Selected passage:
Prove this integral problem Image of the question : 
My attempt : $$I_{n-1} + I_{n+1} = \int_0^{2\pi} \frac{\cos((n-1)x) + \cos((n+1)x)}{1 - \cos x} \, dx$$
$$= \int_0^{2\pi} \frac{2\cos nx\cos x}{1 - \cos x} \, dx$$
$$\int_0^{2\pi} \frac{\cos nx}{1 - \cos x}dx - 2\int_0^{2\pi} \cos nx \, dx$$
Any hints or any constructive suggestion to complete thus problem.
 A: HINT:
$$I_n-I_{n-1}=\int_0^{2\pi}\dfrac{\cos nx-\cos(n-1)x}{1-\cos x}dx =-\int_0^{2\pi}\dfrac{\sin\dfrac{2n-1}2x}{\sin\dfrac x2}dx$$
$$=-2\int_0^\pi\dfrac{\sin(2n-1)y}{\sin y}dy=J_n\text{(say)}$$
Now find $J_m-J_{m-1}$ and $J_1=?$
A: $$
\begin{align}
\int_0^{2\pi}\frac{\cos((n-1)x)-\cos(nx)}{1-\cos(x)}\,\mathrm{d}x
&=\int_0^{2\pi}\frac{2\sin\left(\left(n-\frac12\right)x\right)\sin\left(\frac x2\right)}{2\sin^2\left(\frac x2\right)}\,\mathrm{d}x\\[3pt]
&=\int_0^{2\pi}\frac{\sin\left(\left(n-\frac12\right)x\right)}{\sin\left(\frac x2\right)}\,\mathrm{d}x\\
&=2\int_0^\pi\frac{\sin\left(\left(2n-1\right)x\right)}{\sin\left(x\right)}\,\mathrm{d}x\\
&=\int_0^{2\pi}\frac{\sin\left(\left(2n-1\right)x\right)}{\sin\left(x\right)}\,\mathrm{d}x\\
&=\int_0^{2\pi}\sum_{k=-(n-1)}^{n-1}\cos(2kx)\,\mathrm{d}x\\[6pt]
&=2\pi
\end{align}
$$
The sum identity can be proven using induction and the identity
$$
\sin((2n+1)x)=\sin((2n-1)x)+2\cos(2nx)\sin(x)

Material shown:

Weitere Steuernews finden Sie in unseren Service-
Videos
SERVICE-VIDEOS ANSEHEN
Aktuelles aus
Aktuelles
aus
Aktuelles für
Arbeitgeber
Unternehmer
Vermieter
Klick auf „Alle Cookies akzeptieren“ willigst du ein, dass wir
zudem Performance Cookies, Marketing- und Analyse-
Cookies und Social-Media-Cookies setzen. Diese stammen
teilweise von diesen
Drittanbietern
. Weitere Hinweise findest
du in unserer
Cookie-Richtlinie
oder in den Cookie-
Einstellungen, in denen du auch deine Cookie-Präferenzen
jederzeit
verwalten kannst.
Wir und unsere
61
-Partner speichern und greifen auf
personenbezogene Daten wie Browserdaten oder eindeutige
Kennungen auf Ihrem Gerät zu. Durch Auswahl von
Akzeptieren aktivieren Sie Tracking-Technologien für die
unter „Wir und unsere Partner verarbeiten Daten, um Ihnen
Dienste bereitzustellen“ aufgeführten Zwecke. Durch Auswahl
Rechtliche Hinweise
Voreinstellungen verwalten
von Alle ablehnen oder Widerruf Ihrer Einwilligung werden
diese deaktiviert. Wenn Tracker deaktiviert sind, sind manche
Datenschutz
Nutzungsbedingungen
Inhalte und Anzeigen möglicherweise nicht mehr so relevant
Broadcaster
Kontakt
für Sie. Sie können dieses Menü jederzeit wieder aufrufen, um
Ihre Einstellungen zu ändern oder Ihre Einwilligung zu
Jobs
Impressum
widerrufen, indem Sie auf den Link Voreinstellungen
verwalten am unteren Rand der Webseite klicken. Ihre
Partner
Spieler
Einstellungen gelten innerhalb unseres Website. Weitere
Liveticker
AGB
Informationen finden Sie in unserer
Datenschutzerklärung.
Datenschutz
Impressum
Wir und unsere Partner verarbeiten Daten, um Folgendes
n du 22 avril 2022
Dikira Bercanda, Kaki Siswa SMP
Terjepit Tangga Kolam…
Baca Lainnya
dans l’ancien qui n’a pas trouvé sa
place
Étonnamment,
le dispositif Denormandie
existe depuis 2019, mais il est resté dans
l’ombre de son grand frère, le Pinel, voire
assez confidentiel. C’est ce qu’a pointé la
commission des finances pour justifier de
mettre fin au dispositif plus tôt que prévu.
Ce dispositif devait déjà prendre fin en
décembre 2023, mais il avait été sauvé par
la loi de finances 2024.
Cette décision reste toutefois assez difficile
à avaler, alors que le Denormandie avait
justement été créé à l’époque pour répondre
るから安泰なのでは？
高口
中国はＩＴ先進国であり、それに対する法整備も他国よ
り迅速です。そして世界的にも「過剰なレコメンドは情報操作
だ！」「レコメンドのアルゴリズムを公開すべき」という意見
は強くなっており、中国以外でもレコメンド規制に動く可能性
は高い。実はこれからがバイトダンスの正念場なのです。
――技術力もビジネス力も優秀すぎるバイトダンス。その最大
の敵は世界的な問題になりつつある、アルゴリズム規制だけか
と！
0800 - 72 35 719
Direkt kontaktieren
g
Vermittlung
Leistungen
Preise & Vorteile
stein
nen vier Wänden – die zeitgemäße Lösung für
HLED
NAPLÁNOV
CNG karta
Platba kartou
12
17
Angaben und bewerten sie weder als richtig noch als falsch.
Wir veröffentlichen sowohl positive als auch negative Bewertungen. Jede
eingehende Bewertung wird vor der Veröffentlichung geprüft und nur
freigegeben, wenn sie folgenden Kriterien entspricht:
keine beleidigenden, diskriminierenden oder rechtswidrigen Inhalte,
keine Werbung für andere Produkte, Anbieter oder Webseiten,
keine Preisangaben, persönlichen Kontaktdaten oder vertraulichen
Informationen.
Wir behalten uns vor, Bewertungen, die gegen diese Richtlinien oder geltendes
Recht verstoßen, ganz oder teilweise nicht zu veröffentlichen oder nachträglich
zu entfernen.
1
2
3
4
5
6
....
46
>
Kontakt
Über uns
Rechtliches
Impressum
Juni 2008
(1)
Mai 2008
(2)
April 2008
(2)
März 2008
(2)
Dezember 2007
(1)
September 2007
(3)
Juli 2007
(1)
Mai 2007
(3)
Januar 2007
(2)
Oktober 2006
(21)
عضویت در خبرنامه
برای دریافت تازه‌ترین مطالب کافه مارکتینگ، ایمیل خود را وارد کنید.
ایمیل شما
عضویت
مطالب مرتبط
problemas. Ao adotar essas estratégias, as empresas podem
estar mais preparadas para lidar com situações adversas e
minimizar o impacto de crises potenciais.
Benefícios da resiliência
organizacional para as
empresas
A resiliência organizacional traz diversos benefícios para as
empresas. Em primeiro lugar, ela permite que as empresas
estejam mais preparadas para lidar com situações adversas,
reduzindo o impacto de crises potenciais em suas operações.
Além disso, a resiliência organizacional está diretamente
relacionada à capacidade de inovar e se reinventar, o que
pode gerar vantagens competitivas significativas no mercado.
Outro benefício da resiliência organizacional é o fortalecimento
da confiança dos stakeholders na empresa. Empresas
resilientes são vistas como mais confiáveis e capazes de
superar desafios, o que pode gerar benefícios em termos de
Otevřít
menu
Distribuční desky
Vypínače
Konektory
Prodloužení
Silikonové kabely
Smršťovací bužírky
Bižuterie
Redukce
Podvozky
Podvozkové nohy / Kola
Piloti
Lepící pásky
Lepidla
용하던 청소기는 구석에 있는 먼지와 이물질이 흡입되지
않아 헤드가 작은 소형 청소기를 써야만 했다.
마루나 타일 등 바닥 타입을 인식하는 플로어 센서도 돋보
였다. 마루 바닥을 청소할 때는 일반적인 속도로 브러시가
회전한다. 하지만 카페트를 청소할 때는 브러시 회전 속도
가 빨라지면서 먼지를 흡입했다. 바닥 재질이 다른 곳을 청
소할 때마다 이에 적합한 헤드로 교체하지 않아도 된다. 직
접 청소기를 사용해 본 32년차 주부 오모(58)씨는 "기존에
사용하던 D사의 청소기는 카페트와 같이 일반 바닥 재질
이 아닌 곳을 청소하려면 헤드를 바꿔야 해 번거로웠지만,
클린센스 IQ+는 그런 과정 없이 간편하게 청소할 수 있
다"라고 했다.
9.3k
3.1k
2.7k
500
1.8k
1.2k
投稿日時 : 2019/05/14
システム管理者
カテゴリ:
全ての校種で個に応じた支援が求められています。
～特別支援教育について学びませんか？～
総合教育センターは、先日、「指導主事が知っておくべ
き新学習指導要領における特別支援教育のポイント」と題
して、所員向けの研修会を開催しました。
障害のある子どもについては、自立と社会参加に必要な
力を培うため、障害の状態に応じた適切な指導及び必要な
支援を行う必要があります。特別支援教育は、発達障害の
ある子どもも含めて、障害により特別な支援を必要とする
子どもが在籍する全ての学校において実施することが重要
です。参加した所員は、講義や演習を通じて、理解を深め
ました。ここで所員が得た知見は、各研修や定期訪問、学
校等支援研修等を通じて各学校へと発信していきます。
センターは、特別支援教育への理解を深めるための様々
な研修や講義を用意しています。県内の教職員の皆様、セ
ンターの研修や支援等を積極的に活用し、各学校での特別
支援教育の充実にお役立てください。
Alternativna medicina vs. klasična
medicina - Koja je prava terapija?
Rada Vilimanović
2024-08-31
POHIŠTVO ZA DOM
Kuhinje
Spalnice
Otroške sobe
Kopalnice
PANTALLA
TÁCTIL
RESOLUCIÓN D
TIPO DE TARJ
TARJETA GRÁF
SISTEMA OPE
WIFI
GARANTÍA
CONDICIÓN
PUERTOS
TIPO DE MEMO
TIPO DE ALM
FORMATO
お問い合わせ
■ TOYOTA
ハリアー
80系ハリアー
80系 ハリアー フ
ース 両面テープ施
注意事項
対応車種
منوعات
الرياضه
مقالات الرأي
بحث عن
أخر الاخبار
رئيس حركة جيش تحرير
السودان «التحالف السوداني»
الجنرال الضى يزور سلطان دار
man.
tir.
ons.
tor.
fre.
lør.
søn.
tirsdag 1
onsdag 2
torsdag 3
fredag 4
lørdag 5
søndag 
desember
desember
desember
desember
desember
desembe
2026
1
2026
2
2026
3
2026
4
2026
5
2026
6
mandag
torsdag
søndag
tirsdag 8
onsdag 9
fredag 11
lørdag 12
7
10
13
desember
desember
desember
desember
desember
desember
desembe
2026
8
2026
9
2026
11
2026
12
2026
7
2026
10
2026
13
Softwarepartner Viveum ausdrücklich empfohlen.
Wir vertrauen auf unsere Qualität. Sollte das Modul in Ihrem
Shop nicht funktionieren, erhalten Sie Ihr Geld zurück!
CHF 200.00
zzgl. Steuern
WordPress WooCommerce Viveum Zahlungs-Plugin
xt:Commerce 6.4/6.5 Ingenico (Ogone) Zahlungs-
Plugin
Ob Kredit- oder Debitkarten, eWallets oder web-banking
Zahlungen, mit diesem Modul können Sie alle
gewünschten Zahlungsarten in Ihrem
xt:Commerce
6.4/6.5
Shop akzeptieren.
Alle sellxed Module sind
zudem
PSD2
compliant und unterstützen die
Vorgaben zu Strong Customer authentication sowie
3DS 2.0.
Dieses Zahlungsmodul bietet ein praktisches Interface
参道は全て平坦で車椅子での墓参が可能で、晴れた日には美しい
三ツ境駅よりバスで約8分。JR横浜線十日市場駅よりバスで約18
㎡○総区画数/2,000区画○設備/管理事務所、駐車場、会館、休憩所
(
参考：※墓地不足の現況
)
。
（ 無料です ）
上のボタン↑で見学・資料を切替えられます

Goal of the exercise: Write what comes next in the forum thread on the cosine integral, starting right after its last line.

Reply:
$$

Caveat: The integral in the image
$$
\int_0^{2\pi}\frac{\cos(nx)}{1-\cos(x)}\,\mathrm{d}x
$$
diverges. However, one might use
$$
\int_0^{2\pi}\frac{1-\cos(nx)}{1-\cos(x)}\,\mathrm{d}x
$$
instead.